A seca na Amazônia, na maior parte da bacia amazônica, vem no segundo semestre. E o fato desse ano ser de uma seca extrema já se sabia desde março e abril, quando todas as agências meteorológicas do mundo estavam divulgando que seria um ano de El Niño. Não sabíamos o quão forte seria, quais partes da bacia amazônica seriam as mais afetadas, mas a gente já sabia que seria um ano de seca extrema. Então, várias ações já poderiam ter sido tomadas desde então. 

E, por último, a gente tem que pensar na segurança alimentar dos povos amazônicos. Não podemos, de forma alguma, achar que uma moratória para o fogo é uma solução para os incêndios florestais na Amazônia.

Populações tradicionais, como populações indígenas, ribeirinhos, quilombolas, assentados da reforma agrária, todos esses povos utilizam do fogo para fazer o roçado, e não existe outra alternativa financeira para o roçado desses povos.

Não faz sentido colocar na conta desses povos a solução para o problema dos incêndios florestais, afinal as mudanças climáticas não foram causadas por esses mesmos povos.
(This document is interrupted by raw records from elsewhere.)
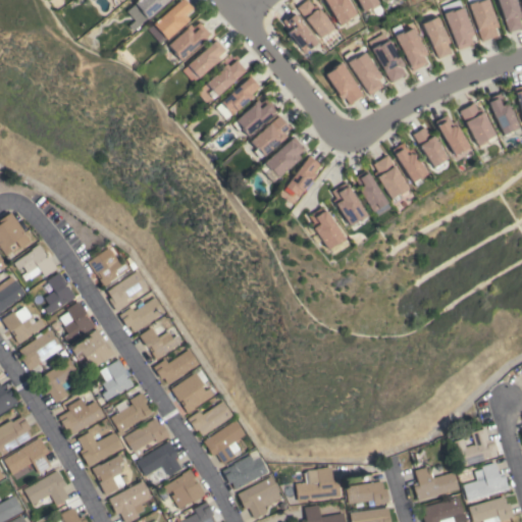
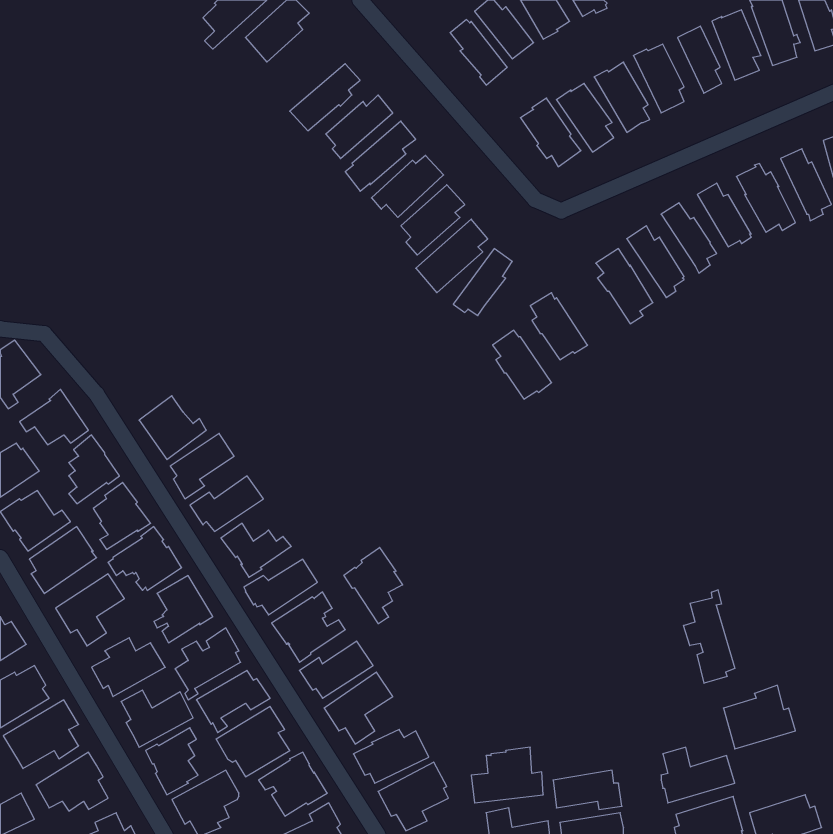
building: [169,22,211,61] -> none
building: [355,170,387,212] -> none
building: none -> [344,547,403,624]
building: none -> [684,590,735,683]
building: [463,463,509,503] -> none

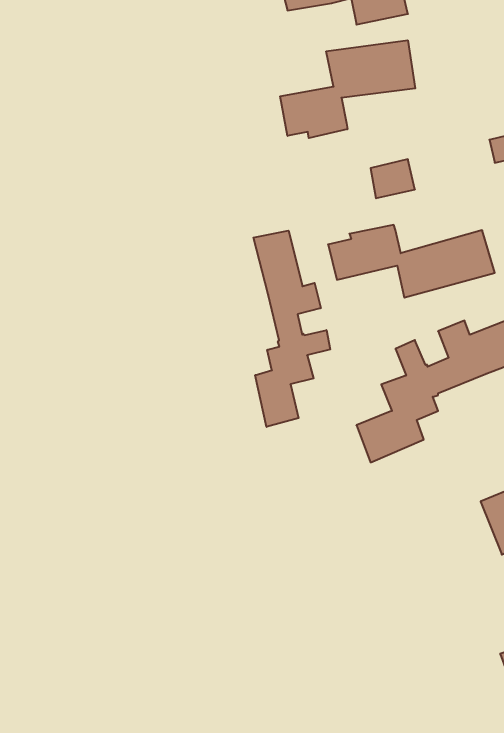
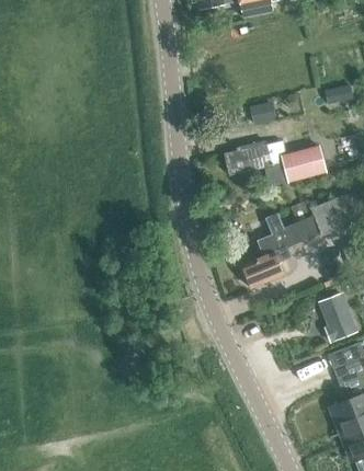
building: [280,40,415,138] -> none
building: [253,231,330,427] -> none

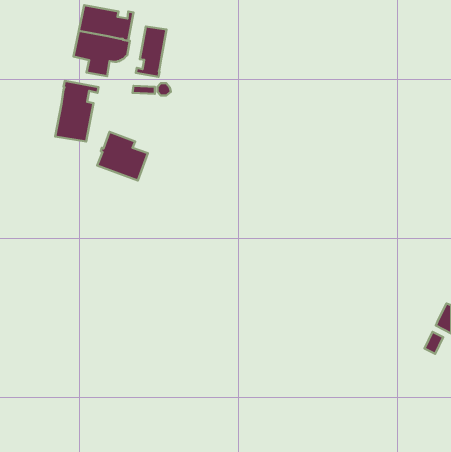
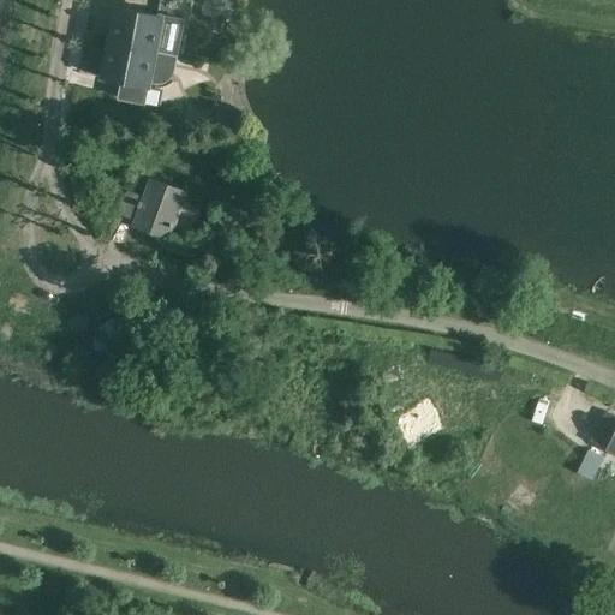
building: [136,26,167,77] -> none
building: [55,81,99,141] -> none

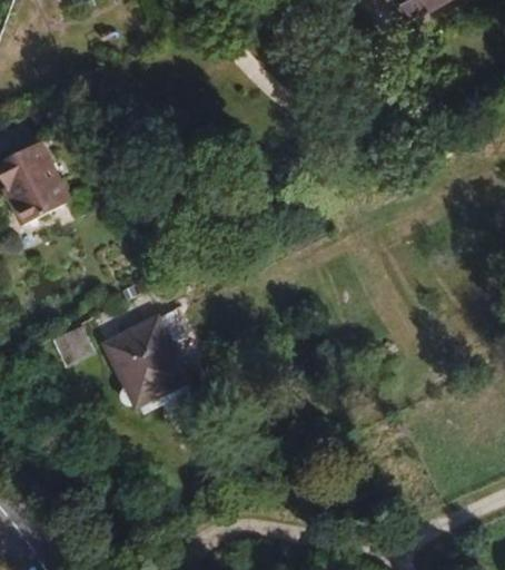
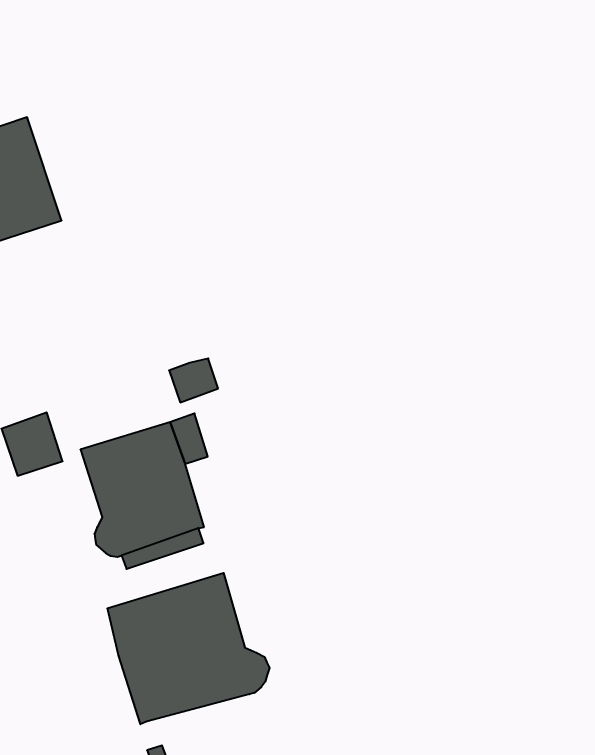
building: none -> [107,573,270,724]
Então, quais outras alternativas para o uso do fogo no roçado? Uma delas seria, por exemplo, gerar uma bolsa defeso florestal.

Seria nos mesmos moldes de uma bolsa defeso que existe para pesca, em que durante alguns meses os pescadores não pescam certas espécies porque elas estão se reproduzindo. Aplicado, agora, no caso, para os anos de seca extrema. Então, esses pequenos agricultores, essas populações tradicionais aplicariam para uma bolsa, por exemplo, e o quanto de renda aquilo geraria. Assim, a pessoa receberia uma bolsa num valor pouco maior do que receberia pelo roçado, de forma a não utilizar o fogo, de forma a não colocar essas pessoas numa situação de insegurança alimentar. Porque só banir o fogo não vai adiantar nada, estaríamos apenas prejudicando as populações mais vulneráveis da Amazônia.

[Andrea Dip] Na sua avaliação, por que os incêndios florestais acabam não recebendo o destaque que merecem? O que falta para que esse senso de urgência seja despertado?

Os incêndios florestais realmente não recebem a atenção que merecem dada a magnitude do seu impacto e a extensão de florestas já afetadas. Por exemplo, se observarmos a bacia amazônica como um todo – composta pelos países que a compõem, como Brasil, Colômbia, Peru, Equador, Venezuela –, concluímos que 120 mil quilômetros quadrados de florestas em pé já queimaram.

É um problema que precisa de soluções imediatamente, de uma gama de soluções, mas para isso esse problema precisa de protagonismo. Se a gente só discute esse problema quando chega uma seca extrema, ele vai continuar sendo negligenciado.

O tema precisa estar constantemente sendo pautado pelos órgãos que geram esses dados, para então receber não só a atenção necessária, mas também as soluções que já estão sendo desenvolvidas.